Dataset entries
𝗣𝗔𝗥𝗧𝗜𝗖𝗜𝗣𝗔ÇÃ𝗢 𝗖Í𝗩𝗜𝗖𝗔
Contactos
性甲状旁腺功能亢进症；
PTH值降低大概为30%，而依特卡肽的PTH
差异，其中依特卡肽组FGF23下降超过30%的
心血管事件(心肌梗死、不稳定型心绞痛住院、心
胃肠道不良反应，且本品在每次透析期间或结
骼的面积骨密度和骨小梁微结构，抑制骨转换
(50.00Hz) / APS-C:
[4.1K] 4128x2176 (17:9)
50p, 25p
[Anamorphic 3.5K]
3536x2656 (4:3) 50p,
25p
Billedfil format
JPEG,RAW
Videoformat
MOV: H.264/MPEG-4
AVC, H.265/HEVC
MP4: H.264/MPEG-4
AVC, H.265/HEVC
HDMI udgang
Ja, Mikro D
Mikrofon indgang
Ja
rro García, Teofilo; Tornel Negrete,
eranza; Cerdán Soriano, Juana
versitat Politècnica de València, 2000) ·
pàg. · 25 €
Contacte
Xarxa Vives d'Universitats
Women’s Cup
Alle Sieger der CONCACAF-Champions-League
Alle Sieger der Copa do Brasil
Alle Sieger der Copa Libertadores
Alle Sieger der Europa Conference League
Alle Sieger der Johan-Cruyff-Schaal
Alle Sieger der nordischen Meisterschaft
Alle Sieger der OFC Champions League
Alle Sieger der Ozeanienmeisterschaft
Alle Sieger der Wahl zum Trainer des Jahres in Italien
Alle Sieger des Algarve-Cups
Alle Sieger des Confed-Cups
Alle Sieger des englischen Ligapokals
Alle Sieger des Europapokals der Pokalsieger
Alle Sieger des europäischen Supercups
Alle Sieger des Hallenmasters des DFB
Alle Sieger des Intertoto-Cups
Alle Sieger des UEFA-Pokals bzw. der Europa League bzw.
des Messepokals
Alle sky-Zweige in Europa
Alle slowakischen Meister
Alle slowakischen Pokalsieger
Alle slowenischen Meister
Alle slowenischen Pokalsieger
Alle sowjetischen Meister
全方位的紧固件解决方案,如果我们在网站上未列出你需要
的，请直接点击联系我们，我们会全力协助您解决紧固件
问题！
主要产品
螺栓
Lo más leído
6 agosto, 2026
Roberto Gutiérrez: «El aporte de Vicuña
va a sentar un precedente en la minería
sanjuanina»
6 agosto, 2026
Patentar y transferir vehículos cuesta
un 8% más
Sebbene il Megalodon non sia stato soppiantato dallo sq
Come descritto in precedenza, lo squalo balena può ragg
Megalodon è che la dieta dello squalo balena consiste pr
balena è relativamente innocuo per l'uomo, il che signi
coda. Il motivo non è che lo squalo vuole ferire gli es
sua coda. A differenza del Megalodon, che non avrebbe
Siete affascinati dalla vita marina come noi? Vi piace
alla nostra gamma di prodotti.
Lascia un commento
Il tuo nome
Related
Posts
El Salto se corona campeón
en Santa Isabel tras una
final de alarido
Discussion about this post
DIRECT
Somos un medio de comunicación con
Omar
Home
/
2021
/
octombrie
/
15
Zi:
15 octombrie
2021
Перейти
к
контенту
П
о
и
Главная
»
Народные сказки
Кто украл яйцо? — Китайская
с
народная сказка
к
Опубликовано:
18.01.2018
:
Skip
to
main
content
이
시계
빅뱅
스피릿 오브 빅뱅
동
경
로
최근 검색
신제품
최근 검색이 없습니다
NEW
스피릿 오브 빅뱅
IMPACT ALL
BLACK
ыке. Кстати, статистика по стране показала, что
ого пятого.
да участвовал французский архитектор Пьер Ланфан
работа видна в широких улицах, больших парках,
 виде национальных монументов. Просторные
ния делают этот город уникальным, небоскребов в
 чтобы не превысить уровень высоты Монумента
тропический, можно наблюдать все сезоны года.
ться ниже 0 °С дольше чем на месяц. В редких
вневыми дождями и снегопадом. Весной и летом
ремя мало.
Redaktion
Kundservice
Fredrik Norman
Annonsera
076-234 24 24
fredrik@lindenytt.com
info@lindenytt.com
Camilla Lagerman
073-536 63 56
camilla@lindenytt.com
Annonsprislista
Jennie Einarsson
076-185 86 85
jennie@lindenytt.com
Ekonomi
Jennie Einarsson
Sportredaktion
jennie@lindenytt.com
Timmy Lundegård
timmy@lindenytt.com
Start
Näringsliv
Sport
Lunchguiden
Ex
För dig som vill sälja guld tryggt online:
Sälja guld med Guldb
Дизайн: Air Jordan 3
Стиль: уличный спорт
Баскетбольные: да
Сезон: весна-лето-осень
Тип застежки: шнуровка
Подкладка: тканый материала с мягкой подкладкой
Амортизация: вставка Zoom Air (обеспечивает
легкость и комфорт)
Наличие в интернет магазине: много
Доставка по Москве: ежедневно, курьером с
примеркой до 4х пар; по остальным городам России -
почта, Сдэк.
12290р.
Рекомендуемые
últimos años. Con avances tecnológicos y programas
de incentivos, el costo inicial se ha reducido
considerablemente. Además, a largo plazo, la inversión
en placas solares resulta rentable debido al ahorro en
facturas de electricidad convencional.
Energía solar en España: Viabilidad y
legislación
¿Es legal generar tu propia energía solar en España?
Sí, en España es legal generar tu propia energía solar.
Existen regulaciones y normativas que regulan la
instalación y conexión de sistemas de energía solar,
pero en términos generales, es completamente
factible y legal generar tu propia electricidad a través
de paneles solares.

→ **What is required**: Extract every line in the records above that contains the string "squalo", treating uppercase and lowercase letters as distinct.

→ **Exercise answer**:
Come descritto in precedenza, lo squalo balena può ragg
Megalodon è che la dieta dello squalo balena consiste pr
coda. Il motivo non è che lo squalo vuole ferire gli es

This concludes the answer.